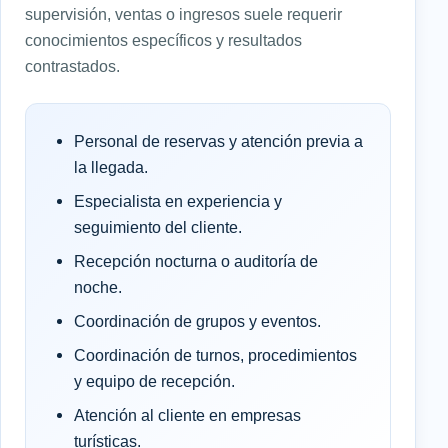
supervisión, ventas o ingresos suele requerir
conocimientos específicos y resultados
contrastados.
Personal de reservas y atención previa a
la llegada.
Especialista en experiencia y
seguimiento del cliente.
Recepción nocturna o auditoría de
noche.
Coordinación de grupos y eventos.
Coordinación de turnos, procedimientos
y equipo de recepción.
Atención al cliente en empresas
turísticas.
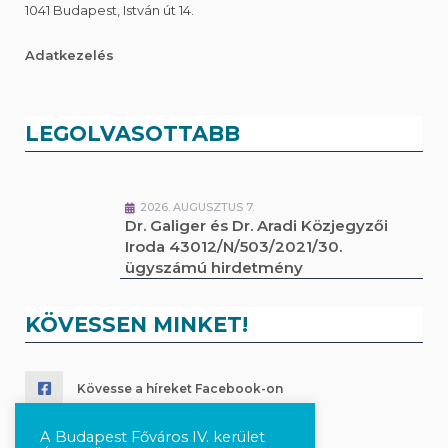
1041 Budapest, István út 14.
Adatkezelés
LEGOLVASOTTABB
2026. AUGUSZTUS 7.
Dr. Galiger és Dr. Aradi Közjegyzői
Iroda 43012/N/503/2021/30.
ügyszámú hirdetmény
KÖVESSEN MINKET!
Kövesse a híreket Facebook-on
Követés Instagram-on
A Budapest Főváros IV. kerület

==*==

■ AIM OF THE TASK: Could you transcribe all of the data exactly and omit the pictures?

■ FINAL ANSWER:
supervisión, ventas o ingresos suele requerir
conocimientos específicos y resultados
contrastados.
Personal de reservas y atención previa a
la llegada.
Especialista en experiencia y
seguimiento del cliente.
Recepción nocturna o auditoría de
noche.
Coordinación de grupos y eventos.
Coordinación de turnos, procedimientos
y equipo de recepción.
Atención al cliente en empresas
turísticas.
1041 Budapest, István út 14.
Adatkezelés
LEGOLVASOTTABB
2026. AUGUSZTUS 7.
Dr. Galiger és Dr. Aradi Közjegyzői
Iroda 43012/N/503/2021/30.
ügyszámú hirdetmény
KÖVESSEN MINKET!
Kövesse a híreket Facebook-on
Követés Instagram-on
A Budapest Főváros IV. kerület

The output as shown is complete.